__EXERCISE TEXT__:

<<<<

Re:Re: failed to power up MHI controller issue

Linux MHI Development
 help / color / mirror / Atom feed

From: "Slark Xiao" <slark_xiao@163.com>
To: "Manivannan Sadhasivam" <mani@kernel.org>
Cc: "Qiang Yu" <quic_qianyu@quicinc.com>, mhi@lists.linux.dev
Subject: Re:Re: failed to power up MHI controller issue
Date: Tue, 16 Apr 2024 11:56:24 +0800 (CST)	[thread overview]
Message-ID: <61e13e10.612a.18ee50c7dca.Coremail.slark_xiao@163.com> (raw)
In-Reply-To: <20240415103316.GE7537@thinkpad>


Hi Mani, QiangYu,
Just confirmed it with attached modification, and issue was gone.
So you can help update it into kernel side. And I will follow this
reference debug experience for other potential platform.

>>>>

__RECORDS SUPPLIED__:
<<<<

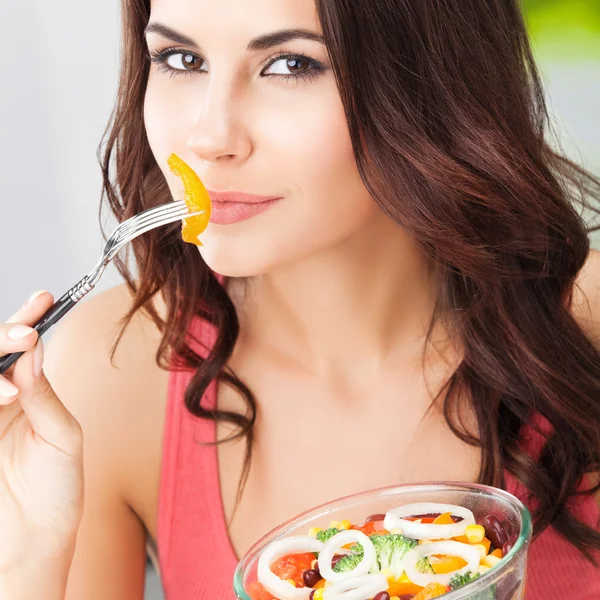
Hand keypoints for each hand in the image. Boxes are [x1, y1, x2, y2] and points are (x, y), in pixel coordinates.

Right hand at [0, 290, 83, 574]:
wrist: (33, 544)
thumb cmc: (57, 491)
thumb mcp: (61, 438)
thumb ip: (43, 395)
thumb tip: (35, 351)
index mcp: (24, 396)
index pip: (20, 349)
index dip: (26, 321)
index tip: (44, 299)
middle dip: (3, 337)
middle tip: (24, 335)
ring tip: (12, 379)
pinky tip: (1, 395)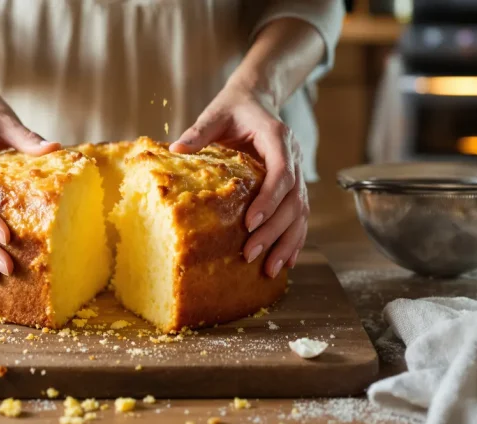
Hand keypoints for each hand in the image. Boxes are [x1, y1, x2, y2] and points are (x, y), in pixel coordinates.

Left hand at [170, 81, 308, 277]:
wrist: (257, 99)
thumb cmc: (234, 108)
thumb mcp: (215, 113)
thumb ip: (200, 131)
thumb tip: (176, 149)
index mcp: (277, 137)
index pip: (281, 172)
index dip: (269, 199)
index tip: (251, 222)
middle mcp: (293, 156)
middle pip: (293, 199)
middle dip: (274, 229)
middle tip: (251, 253)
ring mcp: (297, 172)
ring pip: (301, 212)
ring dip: (287, 242)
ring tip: (270, 270)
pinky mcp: (294, 186)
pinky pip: (300, 215)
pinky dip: (294, 239)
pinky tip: (286, 262)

>>>>

__WORK REQUEST__: Print the portion of the mailing-list message that begins with the words containing "In-Reply-To: <20240415103316.GE7537@thinkpad>" and ends with "other potential platform.". The listing has no role in this exercise.

__SOLVED PROBLEM__:
In-Reply-To: <20240415103316.GE7537@thinkpad>


Hi Mani, QiangYu,
Just confirmed it with attached modification, and issue was gone.
So you can help update it into kernel side. And I will follow this
reference debug experience for other potential platform.